## YOUR GOAL
Would you reproduce all of the entries below, character for character?

──────

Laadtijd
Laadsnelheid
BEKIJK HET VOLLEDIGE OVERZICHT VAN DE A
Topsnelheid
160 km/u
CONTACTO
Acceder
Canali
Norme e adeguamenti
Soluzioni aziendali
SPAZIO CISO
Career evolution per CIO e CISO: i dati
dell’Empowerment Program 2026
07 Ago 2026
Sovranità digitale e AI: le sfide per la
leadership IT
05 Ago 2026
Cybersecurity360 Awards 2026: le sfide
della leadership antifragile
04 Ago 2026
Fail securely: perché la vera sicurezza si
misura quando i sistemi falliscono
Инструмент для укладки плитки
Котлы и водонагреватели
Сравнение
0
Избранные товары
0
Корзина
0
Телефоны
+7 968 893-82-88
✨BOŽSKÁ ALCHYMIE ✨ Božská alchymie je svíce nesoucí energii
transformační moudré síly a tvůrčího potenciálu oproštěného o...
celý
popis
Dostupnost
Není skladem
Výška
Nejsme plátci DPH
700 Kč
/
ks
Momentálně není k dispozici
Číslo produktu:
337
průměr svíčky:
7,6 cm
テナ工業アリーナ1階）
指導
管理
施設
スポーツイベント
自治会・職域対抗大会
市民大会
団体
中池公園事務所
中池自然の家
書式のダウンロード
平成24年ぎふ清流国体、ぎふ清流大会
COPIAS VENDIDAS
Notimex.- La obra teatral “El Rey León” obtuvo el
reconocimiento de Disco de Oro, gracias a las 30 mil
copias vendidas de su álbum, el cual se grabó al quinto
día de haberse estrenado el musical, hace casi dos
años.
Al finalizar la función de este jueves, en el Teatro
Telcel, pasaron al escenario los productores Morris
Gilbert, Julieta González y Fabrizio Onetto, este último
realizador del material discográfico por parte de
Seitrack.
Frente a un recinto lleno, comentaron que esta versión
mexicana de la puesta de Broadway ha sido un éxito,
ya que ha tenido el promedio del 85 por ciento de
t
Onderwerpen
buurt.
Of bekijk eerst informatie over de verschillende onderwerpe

──────

## WRITTEN REPLY
Laadtijd
Laadsnelheid
BEKIJK HET VOLLEDIGE OVERZICHT VAN DE A
Topsnelheid
160 km/u
CONTACTO
Acceder
Canali
Norme e adeguamenti
Soluzioni aziendali
SPAZIO CISO
Career evolution per CIO e CISO: i dati
dell’Empowerment Program 2026
07 Ago 2026
Sovranità digitale e AI: le sfide per la
leadership IT
05 Ago 2026
Cybersecurity360 Awards 2026: le sfide
della leadership antifragile
04 Ago 2026
Fail securely: perché la vera sicurezza si
misura quando i sistemi falliscono
Инструмент для укладки плитки
Котлы и водонагреватели
Сравнение
0
Избранные товары
0
Корзина
0
Телефоны
+7 968 893-82-88
✨BOŽSKÁ ALCHYMIE ✨ Božská alchymie je svíce nesoucí energii
transformační moudré síly a tvůrčího potenciálu oproštěného o...
celý
popis
Dostupnost
Není skladem
Výška
Nejsme plátci DPH
700 Kč
/
ks
Momentálně není k dispozici
Číslo produktu:
337
průměr svíčky:
7,6 cm
テナ工業アリーナ1階）
指導
管理
施設
スポーツイベント
自治会・職域対抗大会
市民大会
団体
中池公園事務所
中池自然の家
書式のダウンロード
平成24年ぎふ清流国体、ぎふ清流大会
COPIAS VENDIDAS
Notimex.- La obra teatral “El Rey León” obtuvo el
reconocimiento de Disco de Oro, gracias a las 30 mil
copias vendidas de su álbum, el cual se grabó al quinto
día de haberse estrenado el musical, hace casi dos
años.
Al finalizar la función de este jueves, en el Teatro
Telcel, pasaron al escenario los productores Morris
Gilbert, Julieta González y Fabrizio Onetto, este último
realizador del material discográfico por parte de
Seitrack.
Frente a un recinto lleno, comentaron que esta versión
mexicana de la puesta de Broadway ha sido un éxito,
ya que ha tenido el promedio del 85 por ciento de
t
Onderwerpen
buurt.
Of bekijk eerst informatie over de verschillende onderwerpe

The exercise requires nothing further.